Reproduce the entire passage below on IRS Publication 4557 compliance for accounting firms, word for word.

-- Passage provided follows --

Integrated IT Oversight and Application Support
Compliance doesn’t just rely on secure servers — it relies on consistent, expert monitoring.
With 24/7 managed IT support, Verito ensures that patching, updates, and backup verifications happen on schedule.
That means your IRS Publication 4557 WISP isn’t theoretical — it’s maintained continuously by professionals who understand accounting workflows.
This unified model of hosting + IT management reduces audit risk and removes the burden of day-to-day security maintenance for small firms.
FAQs: IRS Publication 4557 & WISP for Accounting Firms
1. Do I legally need a WISP under IRS Publication 4557?
Yes. Every U.S. tax preparer is required to maintain a Written Information Security Plan (WISP) to protect taxpayer data under IRS Publication 4557. This rule applies to all firms that handle or store client tax information — even solo practitioners. Without a WISP, your firm risks noncompliance, penalties, and increased exposure to data breaches.
2. What’s the difference between IRS Publication 4557 and the FTC Safeguards Rule?
IRS Publication 4557 sets security expectations for tax preparers, while the FTC Safeguards Rule applies to financial institutions and businesses handling sensitive client data. Both require a WISP, encryption, MFA, and vendor oversight. The key difference: IRS 4557 is issued by the IRS for tax professionals; the FTC rule is broader but overlaps heavily in its security controls.
3. What counts as acceptable “evidence” of compliance during an audit or inquiry?

-- Passage provided concluded --
-- Records supplied follows --

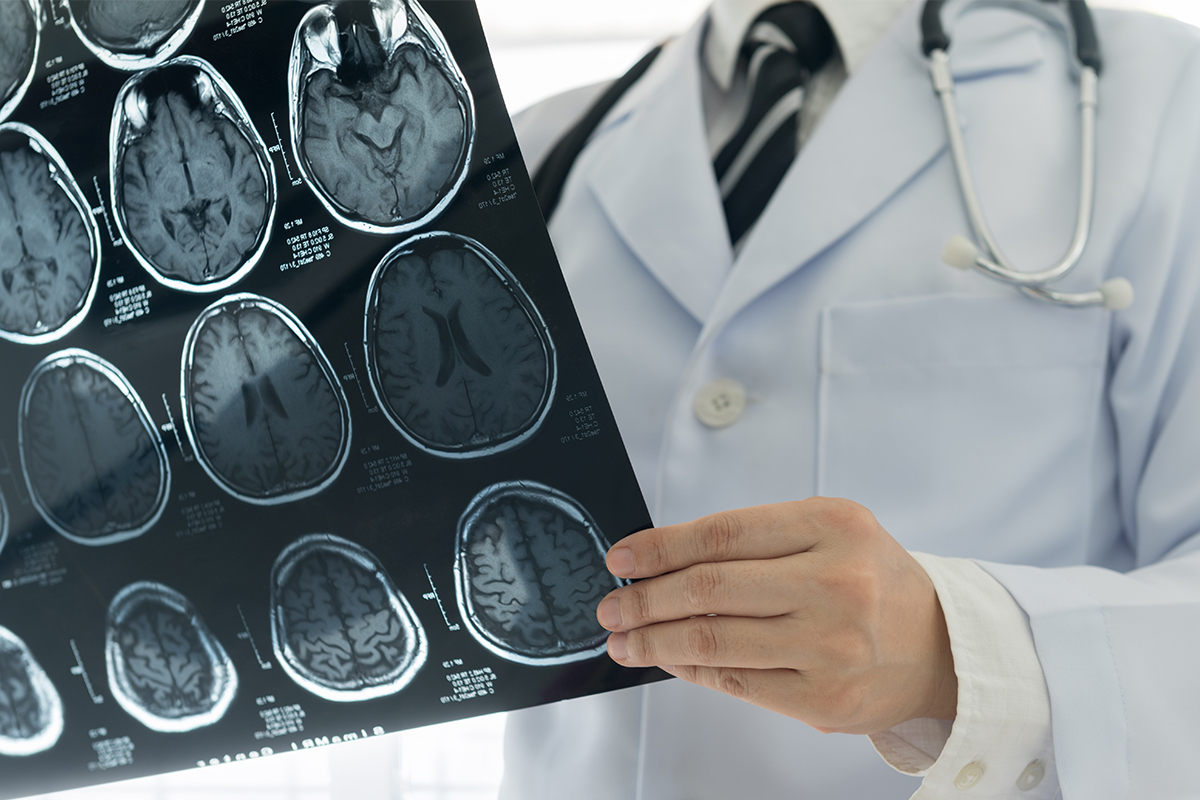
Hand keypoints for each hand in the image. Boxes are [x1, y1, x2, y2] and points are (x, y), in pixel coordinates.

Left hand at [596, 497, 956, 733]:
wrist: (943, 646)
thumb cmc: (873, 582)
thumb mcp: (830, 533)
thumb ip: (756, 542)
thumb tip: (665, 564)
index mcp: (834, 526)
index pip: (722, 533)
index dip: (660, 547)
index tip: (622, 558)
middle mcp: (835, 582)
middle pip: (709, 589)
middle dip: (644, 599)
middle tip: (610, 606)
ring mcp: (829, 645)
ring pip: (712, 640)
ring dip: (653, 641)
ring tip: (623, 640)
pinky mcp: (822, 698)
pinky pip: (733, 681)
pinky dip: (688, 670)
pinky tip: (666, 661)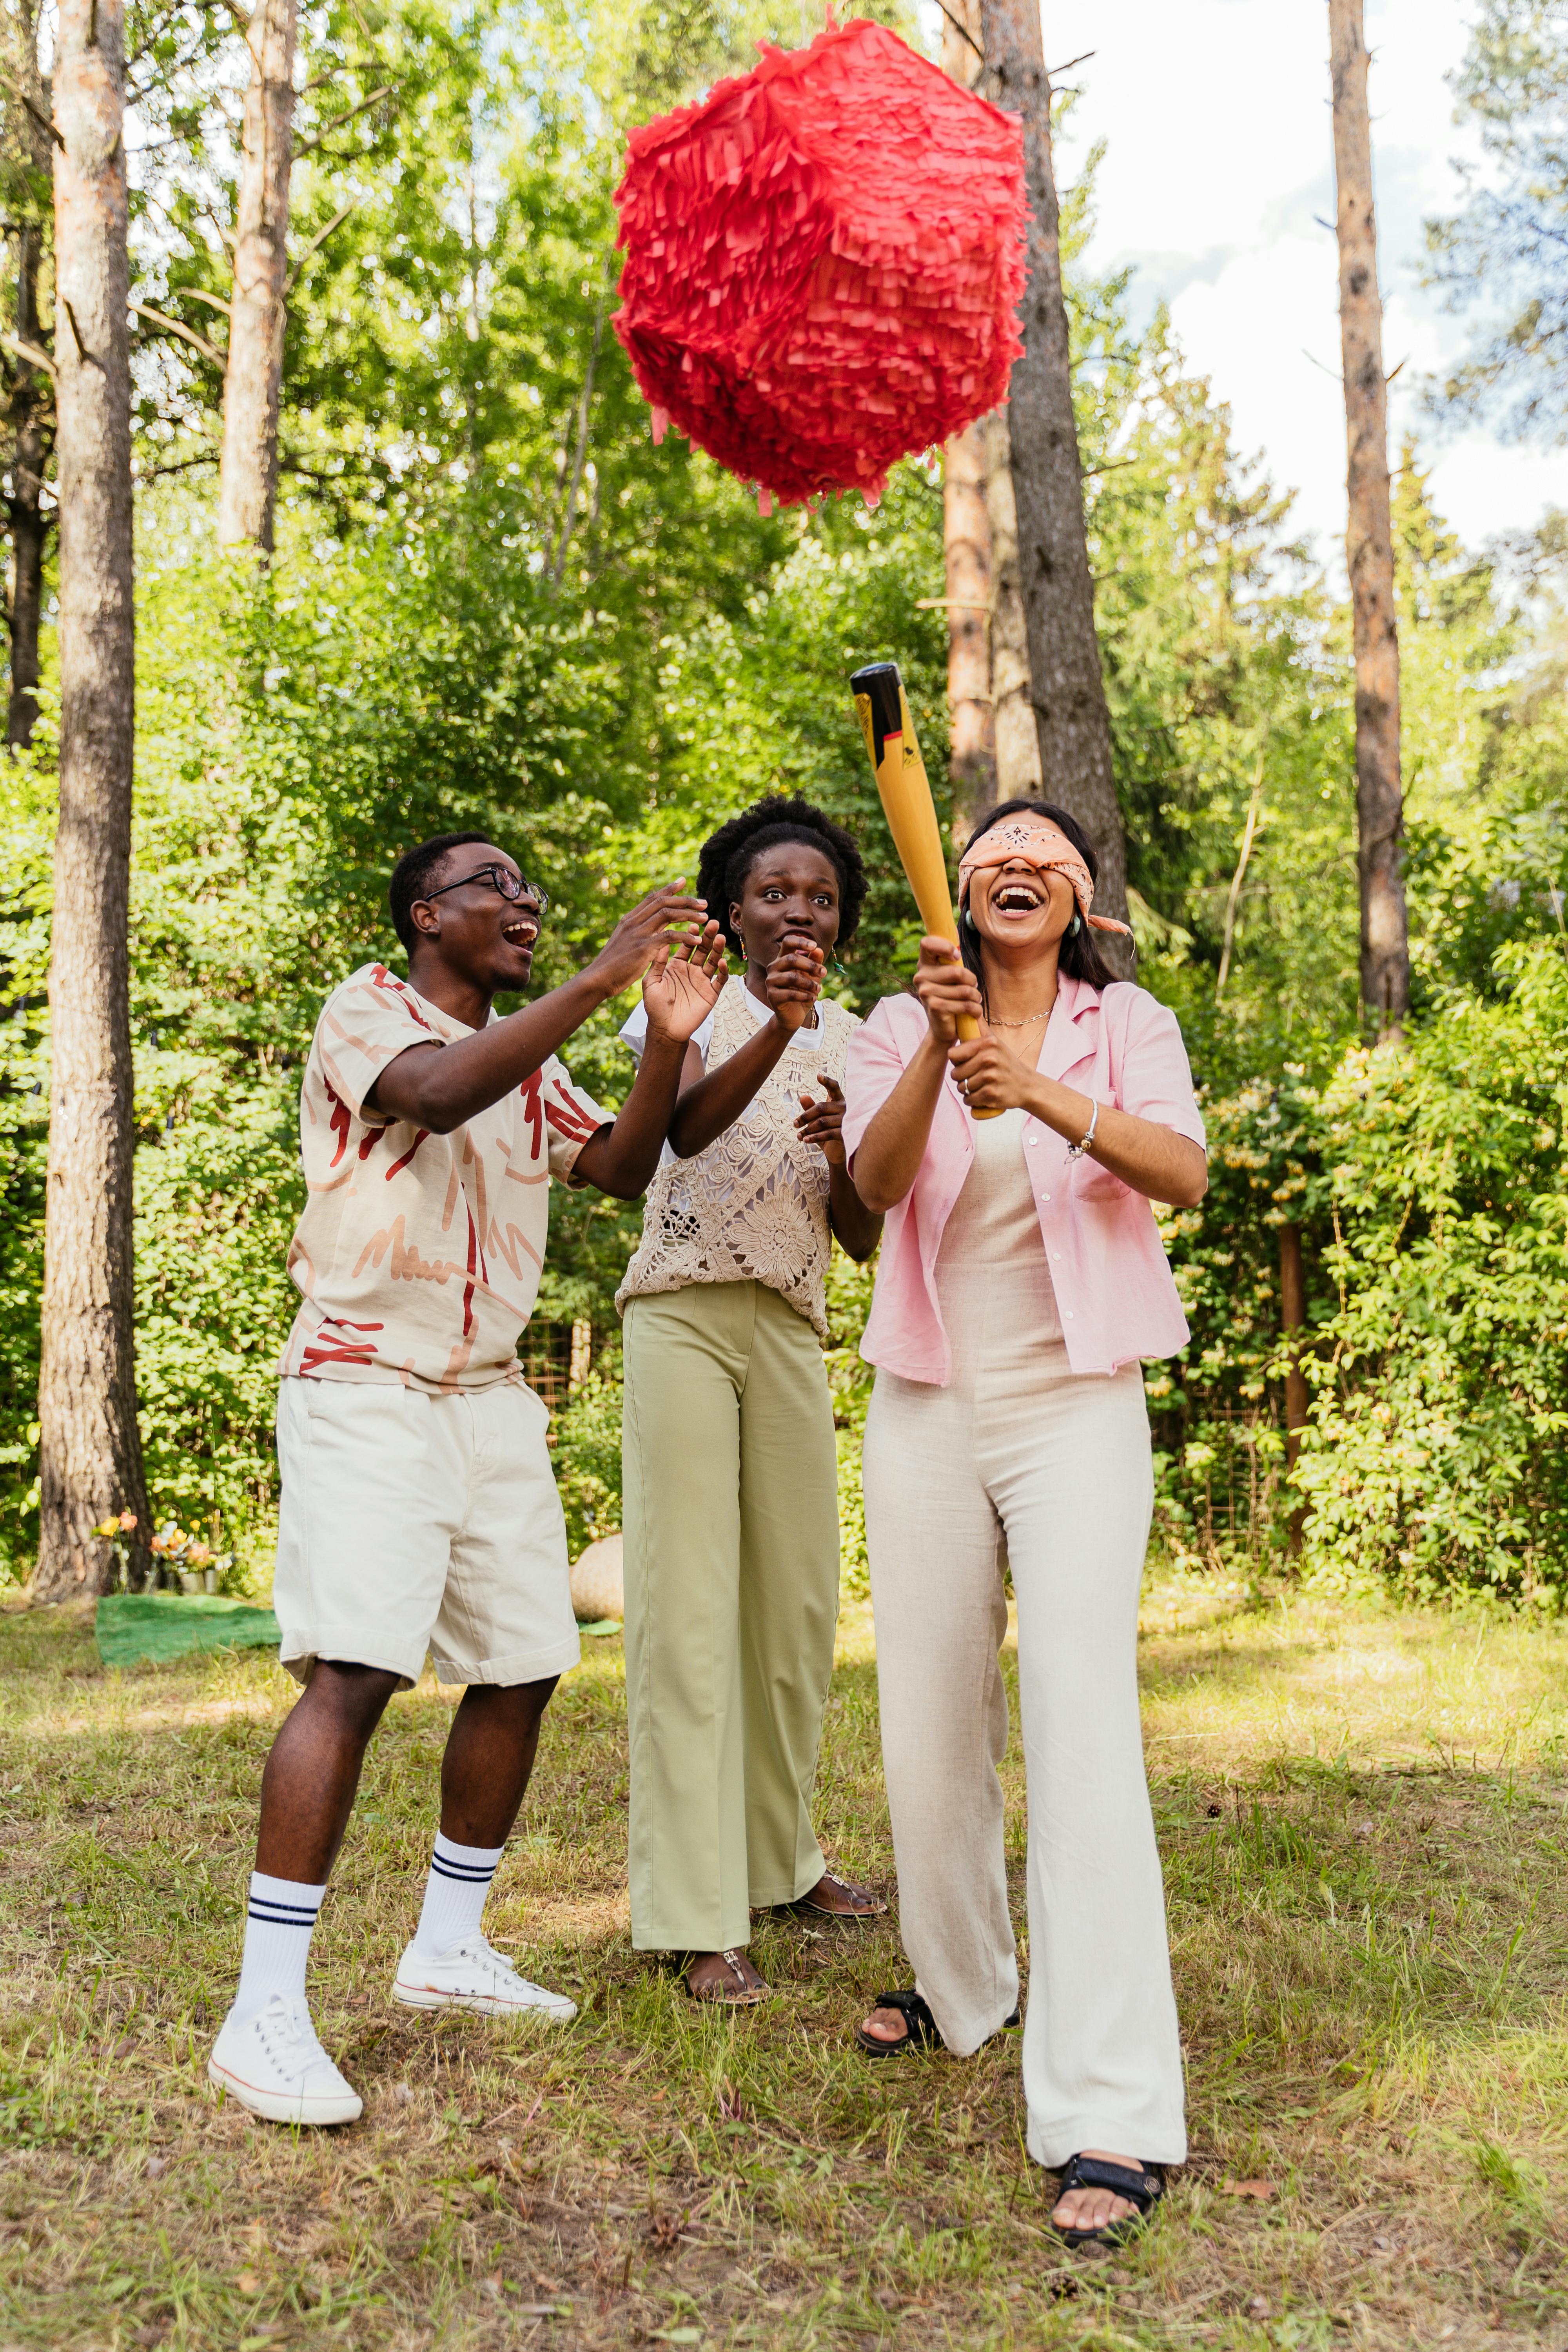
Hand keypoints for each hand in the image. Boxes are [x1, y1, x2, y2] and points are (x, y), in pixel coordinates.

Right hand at [585, 884, 710, 998]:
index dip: (669, 888)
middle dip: (685, 900)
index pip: (652, 898)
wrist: (598, 979)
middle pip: (663, 901)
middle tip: (704, 903)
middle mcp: (633, 922)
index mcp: (629, 919)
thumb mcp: (624, 943)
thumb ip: (637, 933)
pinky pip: (669, 936)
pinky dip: (685, 936)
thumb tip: (651, 928)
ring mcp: (638, 933)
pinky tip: (697, 940)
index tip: (683, 881)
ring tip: (705, 918)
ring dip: (689, 914)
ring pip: (668, 914)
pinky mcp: (643, 947)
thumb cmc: (612, 966)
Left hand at [642, 919, 727, 1041]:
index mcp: (677, 966)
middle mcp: (691, 971)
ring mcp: (702, 981)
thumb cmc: (655, 1007)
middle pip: (702, 950)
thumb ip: (656, 963)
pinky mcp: (711, 994)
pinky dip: (722, 971)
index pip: (686, 946)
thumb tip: (660, 941)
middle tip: (712, 923)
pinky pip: (719, 981)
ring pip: (713, 961)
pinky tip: (722, 962)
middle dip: (708, 937)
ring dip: (717, 949)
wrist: (664, 1029)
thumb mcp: (651, 982)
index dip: (690, 935)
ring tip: (720, 937)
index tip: (693, 925)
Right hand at [765, 940, 823, 1033]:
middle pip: (791, 959)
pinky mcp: (772, 996)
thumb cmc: (803, 992)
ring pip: (791, 977)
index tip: (815, 946)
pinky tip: (813, 999)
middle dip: (811, 965)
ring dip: (809, 983)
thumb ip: (814, 963)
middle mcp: (774, 967)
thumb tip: (818, 950)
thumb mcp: (812, 977)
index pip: (787, 942)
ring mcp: (771, 981)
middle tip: (824, 973)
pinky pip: (790, 993)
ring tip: (819, 989)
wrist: (793, 1015)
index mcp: (782, 959)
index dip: (800, 941)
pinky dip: (804, 996)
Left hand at [795, 1075, 847, 1166]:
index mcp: (838, 1101)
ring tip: (798, 1136)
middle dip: (805, 1116)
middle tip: (794, 1124)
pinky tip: (806, 1140)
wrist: (838, 1152)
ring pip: (822, 1122)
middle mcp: (845, 1108)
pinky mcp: (846, 1133)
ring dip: (807, 1129)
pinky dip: (815, 1137)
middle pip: (821, 1107)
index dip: (827, 1081)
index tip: (818, 1075)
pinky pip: (828, 1133)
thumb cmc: (828, 1132)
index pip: (834, 1088)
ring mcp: (847, 1120)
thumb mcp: (817, 1120)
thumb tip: (803, 1097)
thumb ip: (811, 1108)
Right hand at [912, 936, 981, 1044]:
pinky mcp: (935, 1007)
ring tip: (975, 1000)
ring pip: (965, 990)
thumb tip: (957, 940)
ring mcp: (926, 992)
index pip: (927, 944)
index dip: (944, 947)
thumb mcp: (951, 976)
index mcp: (924, 964)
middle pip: (956, 971)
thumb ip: (951, 959)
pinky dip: (975, 1010)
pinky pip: (965, 1005)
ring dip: (976, 997)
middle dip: (972, 980)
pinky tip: (975, 1011)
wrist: (943, 1028)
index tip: (956, 956)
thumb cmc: (951, 997)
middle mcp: (921, 977)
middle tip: (974, 986)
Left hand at [946, 1032, 1033, 1113]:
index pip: (953, 1054)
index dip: (957, 1061)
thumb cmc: (1006, 1063)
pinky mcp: (991, 1094)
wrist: (1027, 1086)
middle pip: (955, 1073)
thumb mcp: (996, 1042)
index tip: (966, 1062)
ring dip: (967, 1090)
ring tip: (979, 1086)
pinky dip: (972, 1101)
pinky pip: (969, 1099)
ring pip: (962, 1088)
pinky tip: (981, 1096)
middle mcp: (989, 1058)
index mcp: (988, 1043)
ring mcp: (990, 1077)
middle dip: (961, 1078)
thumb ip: (981, 1028)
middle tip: (975, 1077)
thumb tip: (968, 1011)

-- Records supplied concluded --

◆ Expected answer ◆
Integrated IT Oversight and Application Support
Compliance doesn’t just rely on secure servers — it relies on consistent, expert monitoring.
With 24/7 managed IT support, Verito ensures that patching, updates, and backup verifications happen on schedule.
That means your IRS Publication 4557 WISP isn’t theoretical — it’s maintained continuously by professionals who understand accounting workflows.
This unified model of hosting + IT management reduces audit risk and removes the burden of day-to-day security maintenance for small firms.
FAQs: IRS Publication 4557 & WISP for Accounting Firms
1. Do I legally need a WISP under IRS Publication 4557?
Yes. Every U.S. tax preparer is required to maintain a Written Information Security Plan (WISP) to protect taxpayer data under IRS Publication 4557. This rule applies to all firms that handle or store client tax information — even solo practitioners. Without a WISP, your firm risks noncompliance, penalties, and increased exposure to data breaches.
2. What’s the difference between IRS Publication 4557 and the FTC Safeguards Rule?
IRS Publication 4557 sets security expectations for tax preparers, while the FTC Safeguards Rule applies to financial institutions and businesses handling sensitive client data. Both require a WISP, encryption, MFA, and vendor oversight. The key difference: IRS 4557 is issued by the IRS for tax professionals; the FTC rule is broader but overlaps heavily in its security controls.
3. What counts as acceptable “evidence” of compliance during an audit or inquiry?